En la segunda ronda no había margen para rendirse. Si perdían, todo el equipo moriría, y Xu Huo era claramente un hueso duro de roer.

Pensando en eso, alguien más no pudo evitar mirar a Ding Xiang. ¿Por qué sus puntos eran tan bajos? Una diferencia de varios cientos de puntos; ni siquiera los espectadores que los apoyaban tendrían tiempo de subir sus puntos.

Los puntos de Ding Xiang eran bajos porque antes había dicho algo incorrecto, lo que la dejó varios cientos de puntos por detrás de Xu Huo y los demás, y esa brecha nunca se cerró. Ahora, en cambio, se sentía agradecida por ello.

Como aún no había encontrado lo que realmente buscaba, Xu Huo se contuvo un poco.
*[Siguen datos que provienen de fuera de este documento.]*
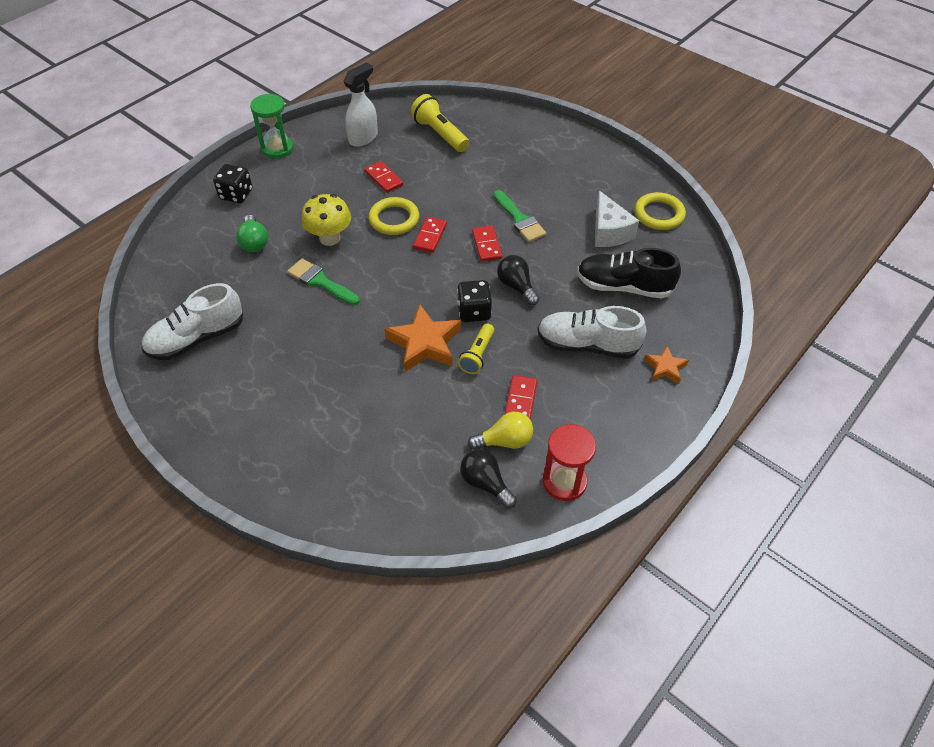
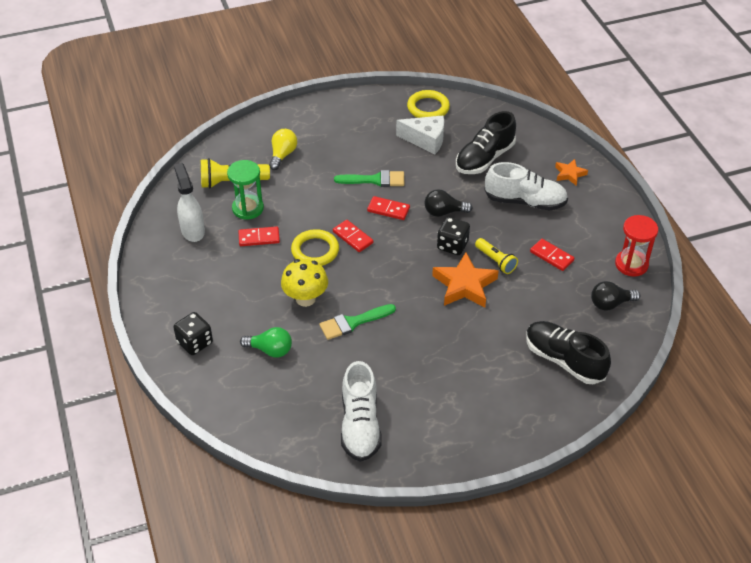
camera: 60 degrees left, 5 degrees down
green hourglass [250,94,293,159] -> green hourglass moved to [227,160,264,220]
yellow light bulb [468,412,533,450] -> yellow light bulb moved to [269,129,297,170]
white shoe [537,306,646,359] -> white shoe turned 120 degrees counterclockwise [484,162,568,211]
none -> black shoe [526,321,611,384]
Peleó con el jugador enviado por el equipo perdedor de manera pareja, y finalmente ganó por poco.

Tras perder dos rondas consecutivas, los 100 puntos que le quedaban a cada miembro del equipo perdedor fueron para Xu Huo, y los números sobre sus cabezas se pusieron a cero. Sin necesidad de que Xu Huo moviera un dedo, la Isla del Desafío los eliminó uno por uno.
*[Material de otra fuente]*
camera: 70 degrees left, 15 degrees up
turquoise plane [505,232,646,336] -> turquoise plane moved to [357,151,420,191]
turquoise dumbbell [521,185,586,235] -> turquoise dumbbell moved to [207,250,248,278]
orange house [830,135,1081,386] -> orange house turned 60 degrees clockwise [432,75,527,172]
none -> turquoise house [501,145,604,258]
Seis flores de sangre estallaron en sucesión. De los siete, solo quedaba la pala de hielo, y frente a él apareció un panel de luz:

"¡Felicidades al jugador Pala de Hielo por recibir un Boleto de Resurrección de parte de sus seguidores!"

Eso claramente había costado un buen dinero. Aunque el número de puntos sobre la cabeza de la pala de hielo era solo 100, brillaba en dorado, y en la esquina inferior derecha había una pequeña cuenta regresiva.

La pala de hielo estaba eufórico. Sin esperar a que Xu Huo y los demás actuaran, usó inmediatamente su Instrumento de teletransportación para irse de allí.

"¿Por qué no lo detuviste?", preguntó Ding Xiang, confundida. Ese tipo de la pala de hielo no era la primera vez que intentaba algo contra ellos. Si se lo volvían a encontrar, podría causarles problemas.

Xu Huo la miró sin decir nada. Detenerlo habría sido fácil, pero no era necesario.

Ding Xiang no insistió, pero se volvió aún más cautelosa.

No se atrevía a decir demasiado, por miedo a filtrar información que hiciera que la Isla del Desafío notara algo raro. Si llamaba la atención de la Isla del Desafío, probablemente Xu Huo la mataría primero para desahogarse.

Ese equipo había dejado siete mochilas, y cada una tenía algo de comida y agua, justo lo que necesitaban para reponer sus provisiones. Aparte de eso, había algunos objetos inútiles y minerales variados, y con los trajes de protección lograron armar tres conjuntos completos.

Los dos descansaron un rato en el lugar antes de continuar. No mucho después, volvieron a aparecer esas colinas bajas frente a ellos, pero esta vez el área de colinas era mucho más extensa. Caminaron dos días seguidos sin salir de ellas, aunque después de dos días, el entorno a su alrededor mejoró notablemente.

En el suelo empezaron a aparecer pequeñas hierbas dispersas.

Ding Xiang, que había estado tensa durante varios días, no pudo evitar relajarse un poco y dijo con algo de alegría: "Con tantos días mirando esta tierra amarilla, casi me quedo ciega. Por fin hay un poco de color diferente."

Xu Huo asintió levemente. "Deberíamos estar acercándonos al centro de la Isla del Desafío."

Con eso, no perdieron más tiempo. Tras un breve descanso, se apresuraron a continuar el camino. Medio día después, finalmente se encontraron con el Viejo Duan y el hombre de cabello blanco.

Después de separarse de Xu Huo, habían participado en dos combates de arena más cada uno. Los puntos de ambos equipos estaban cerca de los diez mil. Al ver de repente los números sobre las cabezas de Xu Huo y Ding Xiang, se sorprendieron un poco, pero también lo entendieron.

Y fue entonces cuando el mapa del hombre de cabello blanco finalmente resultó útil, señalando de verdad el lugar para cruzar de zona.

Sin embargo, cuanto más se acercaban al punto de cruce, más jugadores encontraban. Aunque no había combates de arena, los roces entre ellos eran inevitables. Así, avanzando a trompicones por un día más, finalmente vieron una gran ciudad al final de las colinas.